## Task directions
Please write out every line of the records below with no changes, keeping each line as it appears.

═══

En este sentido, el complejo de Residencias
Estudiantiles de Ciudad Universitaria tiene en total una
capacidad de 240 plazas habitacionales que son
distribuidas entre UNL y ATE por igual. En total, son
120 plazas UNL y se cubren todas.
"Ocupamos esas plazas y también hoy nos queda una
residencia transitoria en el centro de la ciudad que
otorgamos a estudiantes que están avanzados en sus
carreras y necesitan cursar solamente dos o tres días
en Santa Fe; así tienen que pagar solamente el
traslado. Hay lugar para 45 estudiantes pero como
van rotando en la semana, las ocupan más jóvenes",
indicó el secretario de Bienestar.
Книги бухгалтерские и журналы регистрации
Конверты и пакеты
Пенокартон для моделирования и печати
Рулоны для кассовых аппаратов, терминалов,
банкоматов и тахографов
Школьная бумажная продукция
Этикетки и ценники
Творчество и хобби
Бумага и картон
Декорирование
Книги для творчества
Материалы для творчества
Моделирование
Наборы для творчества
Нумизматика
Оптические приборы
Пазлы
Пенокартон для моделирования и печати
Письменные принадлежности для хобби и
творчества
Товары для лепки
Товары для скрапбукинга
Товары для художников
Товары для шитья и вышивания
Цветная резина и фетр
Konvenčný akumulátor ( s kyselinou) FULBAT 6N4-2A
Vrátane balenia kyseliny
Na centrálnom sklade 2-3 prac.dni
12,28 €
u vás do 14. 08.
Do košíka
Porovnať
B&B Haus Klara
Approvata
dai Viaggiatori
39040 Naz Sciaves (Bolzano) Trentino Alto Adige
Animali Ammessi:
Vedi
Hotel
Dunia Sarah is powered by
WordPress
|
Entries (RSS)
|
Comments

═══

## Your response
En este sentido, el complejo de Residencias
Estudiantiles de Ciudad Universitaria tiene en total una
capacidad de 240 plazas habitacionales que son
distribuidas entre UNL y ATE por igual. En total, son
120 plazas UNL y se cubren todas.
"Ocupamos esas plazas y también hoy nos queda una
residencia transitoria en el centro de la ciudad que
otorgamos a estudiantes que están avanzados en sus
carreras y necesitan cursar solamente dos o tres días
en Santa Fe; así tienen que pagar solamente el
traslado. Hay lugar para 45 estudiantes pero como
van rotando en la semana, las ocupan más jóvenes",
indicó el secretario de Bienestar.
Книги бухгалтерские и журналы регистрации
Конверты и пакеты
Пенокартон для моделирования и печати
Рулоны для кассовых аппаратов, терминалов,
банкоматов и тахографов
Школьная бумажная продукция
Этикетки и ценники
Творчество и хобби
Бумага и картон
Декорирование
Книги для творчества
Материалы для творчества
Моделирование
Наборы для творчества
Нумизматика
Оптические приборы
Пазлы
Пенокартон для моделирования и печати
Письменные принадлежности для хобби и
творчества
Товары для лепки
Товары для скрапбукинга
Товары для художников
Товары для шитья и вышивания
Цветная резина и фетр
Konvenčný akumulátor ( s kyselinou) FULBAT 6N4-2A
Vrátane balenia kyseliny
Na centrálnom sklade 2-3 prac.dni
12,28 €
u vás do 14. 08.
Do košíka
Porovnať
B&B Haus Klara
Approvata
dai Viaggiatori
39040 Naz Sciaves (Bolzano) Trentino Alto Adige
Animali Ammessi:
Vedi
Hotel
Dunia Sarah is powered by
WordPress
|
Entries (RSS)
|
Comments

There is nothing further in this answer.